News Release

Investigating a 'protective gene' against alcoholism

Peer-Reviewed Publication

Alcoholism: Clinical & Experimental Research

  • Alcohol dehydrogenase (ADH) is one of two important alcohol metabolizing enzymes.
  • The ADH2*3 allele is a variant form of the gene that codes for the ADH enzyme.
  • ADH2*3 has been documented only in people of African descent and certain Native American tribes.
  • The ADH2*3 allele may be associated with a lowered risk for the development of alcoholism.

Many alcohol researchers believe that a person's genetic predisposition interacts with their environment to produce his or her overall risk for alcoholism. In addition, ethnic differences in rates of alcohol use and abuse have been linked to differences in the genes that code for certain enzymes that break down alcohol.

Two enzymes in particular - alcohol dehydrogenase (ADH) and mitochondrial aldehyde dehydrogenase (ALDH) - are highly involved in alcohol metabolism. The ADH2*3 allele (a variation of the gene) has been documented to occur only in persons of African descent and certain Native American tribes. A study in the December issue of Alcoholism: Clinical & Experimental Research investigates if an association exists between the presence of ADH2*3 alleles in young African American adults and a family history of alcohol dependence.

"We know that alcoholism is hereditary," said Cindy L. Ehlers, associate professor of neuropharmacology at The Scripps Research Institute and lead author of the study. "But we only have very limited information on what is inherited, and almost no information on what genes might be involved except in the case of alcohol metabolizing enzymes."
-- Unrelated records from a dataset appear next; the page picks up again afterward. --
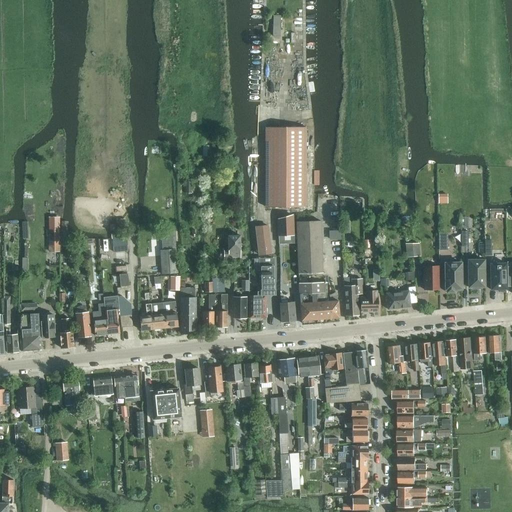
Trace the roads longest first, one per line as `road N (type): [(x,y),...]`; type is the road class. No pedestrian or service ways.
road 1 (tertiary): [(0,369),(374,330)]
road 2 (unclassified): [(382,511),(374,330)]
road 3 (tertiary): [(374,330),(511,313)]
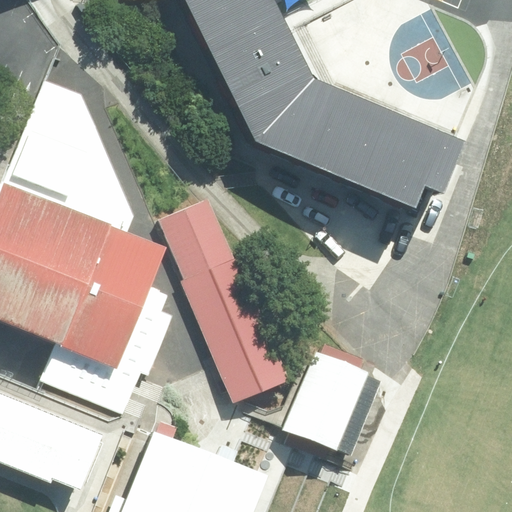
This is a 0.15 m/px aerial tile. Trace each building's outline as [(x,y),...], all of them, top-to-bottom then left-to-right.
[(177,0),(245,137),(407,205),(415,181),(436,188),(453,139),(301,73),(265,0),(177,0)] [(0,332),(111,376),(160,255),(117,236),(128,215),(76,106),(33,89),(0,171),(0,332)] [(295,374),(213,202),(165,224),(247,397),(295,374)] [(377,385),(316,359),(281,441),(342,467),(377,385)] [(102,442),(0,400),(0,456),(81,491),(102,442)] [(160,441),(155,439),(123,511),(249,511),(263,478),(160,441)]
Differences in alcohol metabolizing enzymes, and the genes that encode them, are the best understood factors that influence drinking behavior and the risk of alcoholism. Alcohol is metabolized principally in the liver by two enzymes that act sequentially. ADH converts alcohol to acetaldehyde, aldehyde dehydrogenase (ALDH) subsequently converts acetaldehyde to acetate. Acetate is then metabolized by tissues outside of the liver. Individuals with a mutation in the gene that encodes for ALDH2 (predominantly of Far East Asian descent) instead accumulate acetaldehyde in the blood and tissues after drinking. These individuals experience a more intense response to drinking alcohol, notably facial flushing, headaches, palpitations, dizziness and nausea. Understandably, few individuals in the world who possess two defective ALDH2 alleles (thereby intensifying their response to alcohol) have developed alcoholism.
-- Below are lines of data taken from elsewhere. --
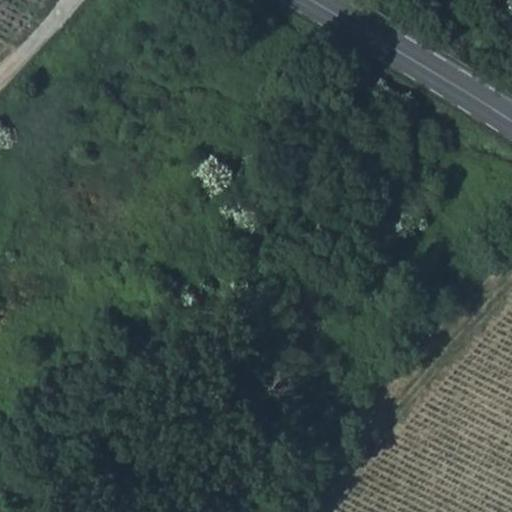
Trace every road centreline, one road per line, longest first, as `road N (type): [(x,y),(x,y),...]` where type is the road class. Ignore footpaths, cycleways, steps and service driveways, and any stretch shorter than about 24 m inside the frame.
road 1 (track): [(316,511),(511,291)]
road 2 (secondary): [(301,0),(511,126)]
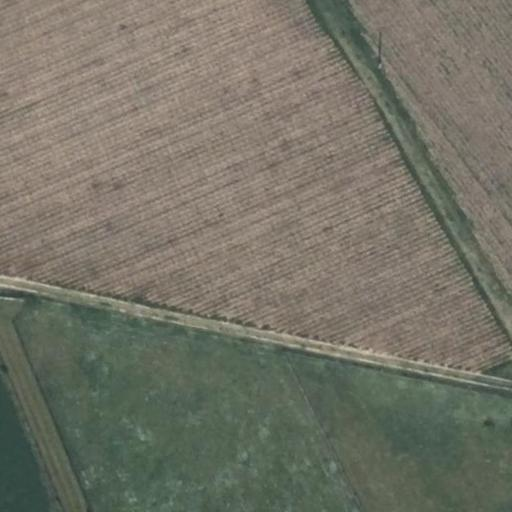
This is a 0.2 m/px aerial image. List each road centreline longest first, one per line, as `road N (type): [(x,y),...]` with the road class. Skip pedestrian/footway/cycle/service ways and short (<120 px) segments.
road 1 (track): [(511,384),(0,278)]
road 2 (track): [(511,332),(326,0)]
"The present study extends previous research to the ADH2*3 allele," said Ehlers. "This gene codes for a form of the ADH enzyme which may provide more efficient or more rapid alcohol metabolism. In the past, it has been shown that African American women with this gene are less likely to have children with birth defects due to alcohol use during pregnancy. In fact, our results demonstrate that the ADH2*3 allele is associated with a negative family history of alcoholism. These findings suggest that, in this sample of young African American adults, the ADH2*3 allele may be associated with a lowered risk for the development of alcoholism."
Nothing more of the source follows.